@Vanessa,
...das fragst Du mal besser den Fachmann!

Nur soviel von mir basierend auf meinen eigenen, spärlichen Erfahrungen:
Erstens halte ich Anaphalis für eine gestalterisch
sehr interessante Pflanze, aufgrund des sehr lange schmückenden silbrigen Laubs und der weißen Blüte, die sich mit allen Farben und Formen wundervoll kombinieren lässt.
Zweitens: Anaphalis triplinervis wird in fast jedem Buch als Staude für trockene Standorte empfohlen oder gar gerühmt. Ich kann diese Euphorie nicht teilen. Auf sehr durchlässigen, sommertrockenen Standorten kommt Anaphalis an ihre Grenzen. Wenn man auf einem konsequent extensiv gepflegten Beet auf Wässern verzichtet, sehen die Pflanzen nach trockenen Sommermonaten auf sandigem Boden so aus:

Anaphalis triplinervis nach trockenem SoDie Ausfallrate nach 4 Jahren Kiesbeet betrug ca. 70-80%.

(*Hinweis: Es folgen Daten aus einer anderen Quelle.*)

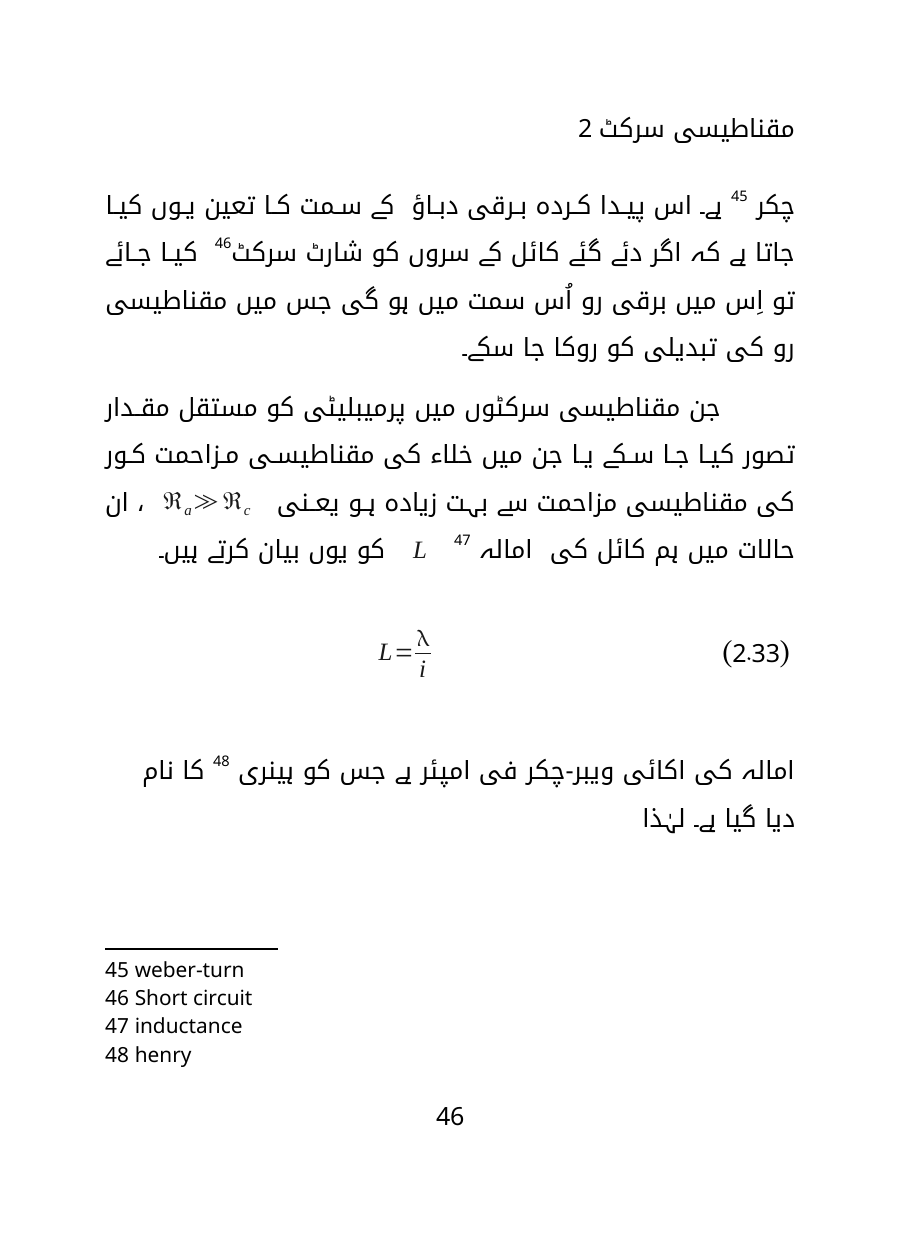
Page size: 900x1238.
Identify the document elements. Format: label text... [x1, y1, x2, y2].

text جن مقناطیسی سرکٹوں میں پرمیبلیٹی کو مستقل مقدار تصور کیا جا سکے یا جن میں خلاء کی مقناطیسی مزاحمت کور کی مقناطیسی مزاحمت سے بہت زیادہ ہو یعنی ، ان حالات میں ہم کائل کی امالہ کو یوں بیان کرتے ہیں۔ [105, 384, 795, 574]
text اس مساوات میں ہم کائل میں، وقت کے ساتھ تبدیل ہونے والے، مقناطیسی رو کو سے ظاہر کر رہے ہیں۔ کو کائل کی مقناطیسی رو سے ملاپ کہتے ہیں اور اس کی اکائی ویبر-چکر ہے۔ اس پیدا کردہ برقی دباؤ کے سمت کا تعین یوں کیا جاتا ہے کہ اگر دئے گئے کائل کے سروں کو شارٹ سرکٹ کیا جائے تو اِس میں برقی رو اُس سمت میں ہو گی جس میں مقناطیسی رو کی تبدیلی کو روکا جا سکے۔ [105, 182, 795, 372]
table_header [105, 621, 696, 701]
text henry [105, 1040, 795, 1068]
text امالہ کی اکائی ویبر-چکر فی امپئر ہے جس کو ہینری کا نام دیا گیا ہے۔ لہٰذا [105, 747, 795, 842]
text inductance [105, 1012, 795, 1040]
table_header (2.33) [696, 621, 795, 701]
text weber-turn [105, 955, 795, 983]
text Short circuit [105, 983, 795, 1012]
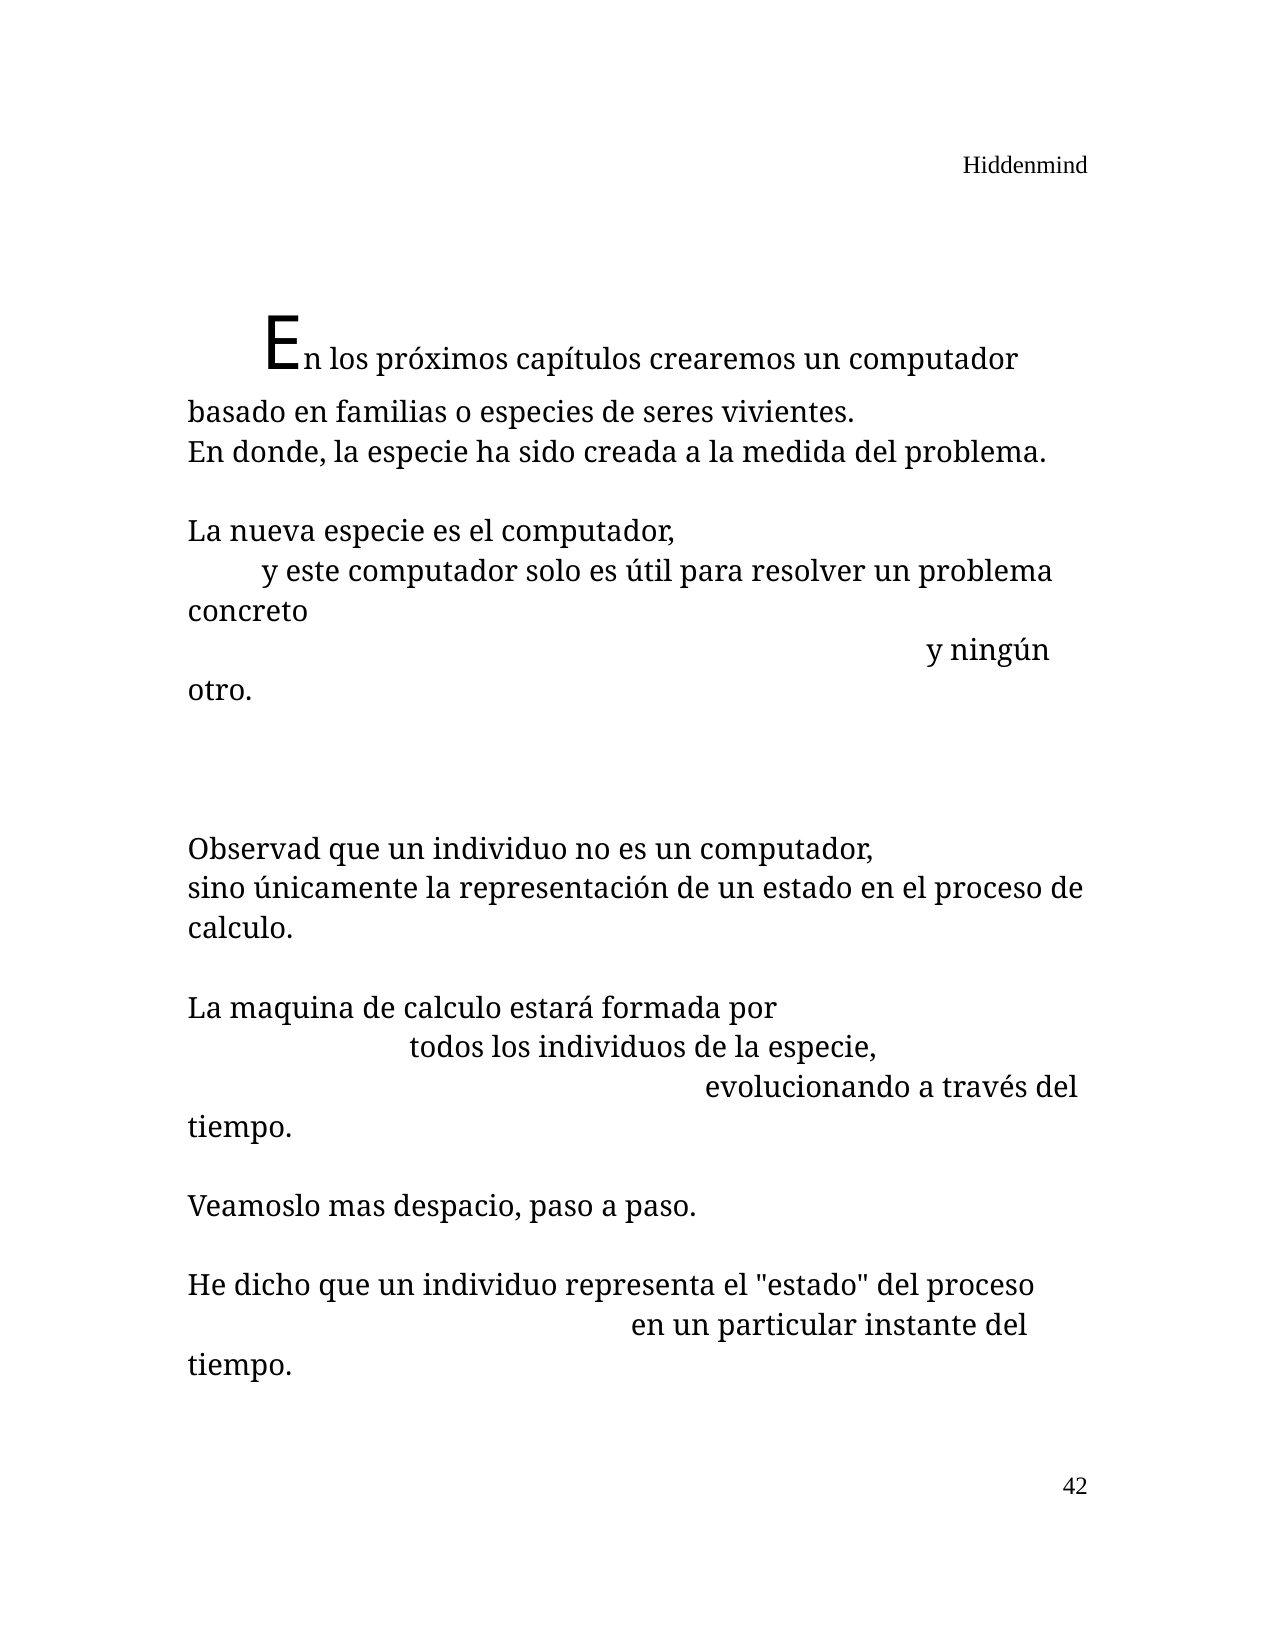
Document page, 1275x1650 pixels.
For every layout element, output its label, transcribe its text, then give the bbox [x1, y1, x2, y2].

Eigentlich nicht überraschend, wenn man weiß, dass Anaphalis aus frischen bis sogar feuchten Himalaya-Regionen stammt. Die silbrigen Blätter sind daher weniger ein Zeichen von besonderer Trockenheitsresistenz, wie das typischerweise viele mediterranen Pflanzen aufweisen (Lavendel und Co). Das silbrige Blatt ist hier eher ein UV-Schutz gegen die Himalaya-Höhenstrahlung.
Mein Hauptinteresse bezüglich neuer Anaphalis-Sorte bezieht sich auf eine möglicherweise bessere Trockenheitsverträglichkeit und die bessere Eignung für trockene Kiesbeete u. ä.
Auch andere Blattformen, sowohl schmälere oder auch breitere Blätter, können gestalterisch interessant sein.
Im Übrigen erwähnt auch Hansen, dass Anaphalis auf sandigem Boden als kurzlebig einzustufen ist (Lebensdauer 3-5 Jahre). Auf lehmigem Boden, wo in der Regel auch die Wasserversorgung besser ist, kann Anaphalis als durchaus langlebige Staude (> 10 Jahre ?) angesehen werden. Das macht mir für die Verwendung in dem gezeigten Garten Hoffnung auf ein langes und erfülltes Anaphalis-Staudenleben.